Okay, maybe not. And that’s the problem. Why must I strive to wear smaller clothes? I’m not getting any smaller unless I spend all day at the gym and/or reduce my food intake to tomatoes and water. I could significantly slim my waist line if I considered The Surgery, but I cannot rationalize general anesthesia for a bikini-ready midriff.

I needed to shrink for so long that my brain still considers that the only clear sign of success. Now I need a new goal, one that reinforces my current state, and that dismisses the tags as little more than a randomly assigned number. It's time for me to grow...into myself.

I want to wear the most flattering clothes I can find, and it’s important that my lines travel smoothly, and don’t need extra gas to get up over Old Smokey. I can't do that as long as I'm sucking and tucking into the smallest numbers, or wearing sweaters so tight across my stomach that I have to hold my breath all day, just to keep from looking pregnant. This is the size I am, and the size I plan to stay. It's time to build my permanent wardrobe, with pieces that I can wear most of the year, and that will last forever.

Maybe that's the trick: buy something that lasts so long that the tag falls off, and when I go to replace it, I won’t look for the label, I’ll just check the fit. Yeah, okay. And after I go buy these ‘who cares what size they are’ pants, I’ll go to the food court and indulge in a Fat-Free Cinnabon. Nice try.

But any goal worth mocking is also worth trying. The blasting is over, the sculptor has put her knife down, and it's time to pick up the paint and the embellishments. This is my size, and I will find a way to embrace it. My first act will be to go out amidst all the Christmas Crazies and find myself a new pair of size 6 pants. Maybe I’ll go nuts and get a medium sweater, too. Don’t hold your breath, though. That is, unless you’re buying jeans that fit like mine.

A the Y(ielding to the Floor)

1 Comments:

Anonymous Anonymous said...

Only you can see the label, all anyone else can see is that your pants are tight! When I see that someone's pants look tight, I think that they have probably gained some weight.
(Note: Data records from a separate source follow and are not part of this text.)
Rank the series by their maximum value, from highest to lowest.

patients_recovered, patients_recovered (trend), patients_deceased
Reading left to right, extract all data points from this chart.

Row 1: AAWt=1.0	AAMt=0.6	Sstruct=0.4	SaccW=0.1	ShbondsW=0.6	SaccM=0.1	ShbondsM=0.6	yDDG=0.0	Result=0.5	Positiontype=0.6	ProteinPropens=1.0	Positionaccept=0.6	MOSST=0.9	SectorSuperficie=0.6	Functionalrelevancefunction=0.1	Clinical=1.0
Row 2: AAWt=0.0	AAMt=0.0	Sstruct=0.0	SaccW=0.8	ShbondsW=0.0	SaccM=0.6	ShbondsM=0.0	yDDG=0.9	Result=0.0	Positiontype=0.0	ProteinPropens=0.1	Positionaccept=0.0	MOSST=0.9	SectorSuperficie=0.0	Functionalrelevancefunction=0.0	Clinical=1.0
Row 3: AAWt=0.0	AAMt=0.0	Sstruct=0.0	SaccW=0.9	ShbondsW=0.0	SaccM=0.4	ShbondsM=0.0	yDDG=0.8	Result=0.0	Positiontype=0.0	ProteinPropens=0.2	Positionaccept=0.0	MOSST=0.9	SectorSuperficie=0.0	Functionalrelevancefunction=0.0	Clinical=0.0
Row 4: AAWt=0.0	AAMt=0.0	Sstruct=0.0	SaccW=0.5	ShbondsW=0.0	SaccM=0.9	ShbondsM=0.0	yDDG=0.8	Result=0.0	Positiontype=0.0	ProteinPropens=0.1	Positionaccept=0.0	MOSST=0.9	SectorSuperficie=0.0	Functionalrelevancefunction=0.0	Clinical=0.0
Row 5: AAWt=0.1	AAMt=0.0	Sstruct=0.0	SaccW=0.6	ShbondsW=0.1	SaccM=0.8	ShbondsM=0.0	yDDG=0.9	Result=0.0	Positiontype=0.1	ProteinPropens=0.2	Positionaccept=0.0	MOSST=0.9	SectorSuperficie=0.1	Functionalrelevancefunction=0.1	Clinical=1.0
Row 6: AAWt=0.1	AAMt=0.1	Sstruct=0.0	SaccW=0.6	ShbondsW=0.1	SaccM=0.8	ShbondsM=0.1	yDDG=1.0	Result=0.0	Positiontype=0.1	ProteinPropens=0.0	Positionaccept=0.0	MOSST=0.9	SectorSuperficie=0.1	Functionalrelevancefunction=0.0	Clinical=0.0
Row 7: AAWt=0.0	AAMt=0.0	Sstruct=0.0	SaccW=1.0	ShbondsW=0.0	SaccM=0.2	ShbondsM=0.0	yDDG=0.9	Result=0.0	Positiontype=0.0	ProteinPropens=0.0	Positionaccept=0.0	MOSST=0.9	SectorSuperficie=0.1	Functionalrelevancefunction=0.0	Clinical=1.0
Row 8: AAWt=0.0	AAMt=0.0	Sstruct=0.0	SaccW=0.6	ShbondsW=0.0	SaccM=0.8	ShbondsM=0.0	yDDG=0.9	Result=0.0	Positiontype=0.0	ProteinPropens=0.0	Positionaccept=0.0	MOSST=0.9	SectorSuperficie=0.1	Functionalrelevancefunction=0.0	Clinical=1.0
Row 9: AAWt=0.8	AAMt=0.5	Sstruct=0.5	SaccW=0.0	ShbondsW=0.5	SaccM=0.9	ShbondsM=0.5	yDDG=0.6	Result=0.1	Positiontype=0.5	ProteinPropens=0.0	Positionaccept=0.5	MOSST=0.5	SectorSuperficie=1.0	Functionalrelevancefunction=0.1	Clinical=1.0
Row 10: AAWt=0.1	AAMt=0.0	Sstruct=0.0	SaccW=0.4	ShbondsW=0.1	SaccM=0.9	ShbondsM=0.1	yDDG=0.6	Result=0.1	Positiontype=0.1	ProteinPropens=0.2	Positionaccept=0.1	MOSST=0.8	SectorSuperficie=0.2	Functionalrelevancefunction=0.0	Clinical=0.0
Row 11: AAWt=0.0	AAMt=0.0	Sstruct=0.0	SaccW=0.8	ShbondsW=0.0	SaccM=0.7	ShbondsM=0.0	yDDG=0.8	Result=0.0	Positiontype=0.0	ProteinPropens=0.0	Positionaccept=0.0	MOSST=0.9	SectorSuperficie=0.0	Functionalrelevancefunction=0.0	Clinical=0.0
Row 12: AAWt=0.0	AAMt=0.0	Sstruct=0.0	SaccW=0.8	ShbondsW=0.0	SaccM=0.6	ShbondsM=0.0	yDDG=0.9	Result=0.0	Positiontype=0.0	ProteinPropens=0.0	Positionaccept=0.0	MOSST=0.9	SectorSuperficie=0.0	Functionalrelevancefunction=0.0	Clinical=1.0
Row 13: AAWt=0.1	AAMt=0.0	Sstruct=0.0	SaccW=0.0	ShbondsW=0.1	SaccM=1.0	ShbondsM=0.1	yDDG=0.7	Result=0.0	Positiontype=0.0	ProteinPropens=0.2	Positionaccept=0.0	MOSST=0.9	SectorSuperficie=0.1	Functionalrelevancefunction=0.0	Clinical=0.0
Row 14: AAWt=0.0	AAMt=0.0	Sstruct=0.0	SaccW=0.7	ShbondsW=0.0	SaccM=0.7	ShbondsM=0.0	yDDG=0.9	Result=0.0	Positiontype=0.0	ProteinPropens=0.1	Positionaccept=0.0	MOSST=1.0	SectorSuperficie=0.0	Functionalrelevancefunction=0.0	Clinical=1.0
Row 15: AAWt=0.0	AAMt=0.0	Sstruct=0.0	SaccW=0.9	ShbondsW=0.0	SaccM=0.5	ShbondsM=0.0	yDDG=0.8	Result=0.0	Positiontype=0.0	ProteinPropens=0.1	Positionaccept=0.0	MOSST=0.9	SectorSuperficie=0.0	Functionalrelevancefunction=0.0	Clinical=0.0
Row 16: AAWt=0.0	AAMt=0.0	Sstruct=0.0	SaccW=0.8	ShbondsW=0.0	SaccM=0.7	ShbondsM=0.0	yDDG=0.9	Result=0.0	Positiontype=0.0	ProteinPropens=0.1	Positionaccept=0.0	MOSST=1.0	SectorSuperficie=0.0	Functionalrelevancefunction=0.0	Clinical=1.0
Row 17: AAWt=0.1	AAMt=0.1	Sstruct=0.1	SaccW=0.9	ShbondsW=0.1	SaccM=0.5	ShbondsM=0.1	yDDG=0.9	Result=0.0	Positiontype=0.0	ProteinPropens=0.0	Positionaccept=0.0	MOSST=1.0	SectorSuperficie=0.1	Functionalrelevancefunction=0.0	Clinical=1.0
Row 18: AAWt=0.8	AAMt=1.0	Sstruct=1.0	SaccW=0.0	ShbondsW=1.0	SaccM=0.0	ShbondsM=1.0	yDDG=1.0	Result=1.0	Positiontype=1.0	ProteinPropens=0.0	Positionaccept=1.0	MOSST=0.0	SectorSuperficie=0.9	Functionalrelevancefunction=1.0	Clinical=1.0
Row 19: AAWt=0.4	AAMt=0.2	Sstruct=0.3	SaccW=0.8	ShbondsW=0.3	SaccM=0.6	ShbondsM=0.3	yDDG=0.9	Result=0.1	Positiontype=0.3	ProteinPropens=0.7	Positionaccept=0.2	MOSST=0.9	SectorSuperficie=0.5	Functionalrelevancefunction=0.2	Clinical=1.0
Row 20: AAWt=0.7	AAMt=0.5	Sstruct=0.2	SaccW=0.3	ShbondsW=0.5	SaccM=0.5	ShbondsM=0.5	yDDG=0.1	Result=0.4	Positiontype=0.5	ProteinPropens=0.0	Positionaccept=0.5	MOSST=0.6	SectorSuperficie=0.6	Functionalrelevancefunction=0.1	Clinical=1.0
I also think that tight clothes tend to make one look heavier.

I'm just starting weight watchers, and I've only lost 20 pounds, and need to lose lots more. Fitting into smaller clothes is a very big motivator, and very exciting. I'm wearing pants today that I haven't worn in about a year. So I can imagine that when you hit maintenance, and you no longer get those tangible rewards that it is hard. I get why you want to wear size 4's.

But they hurt, no one but you knows what size you are wearing, and the tight clothes might actually make you look worse, not better. So wear your size 6's proudly.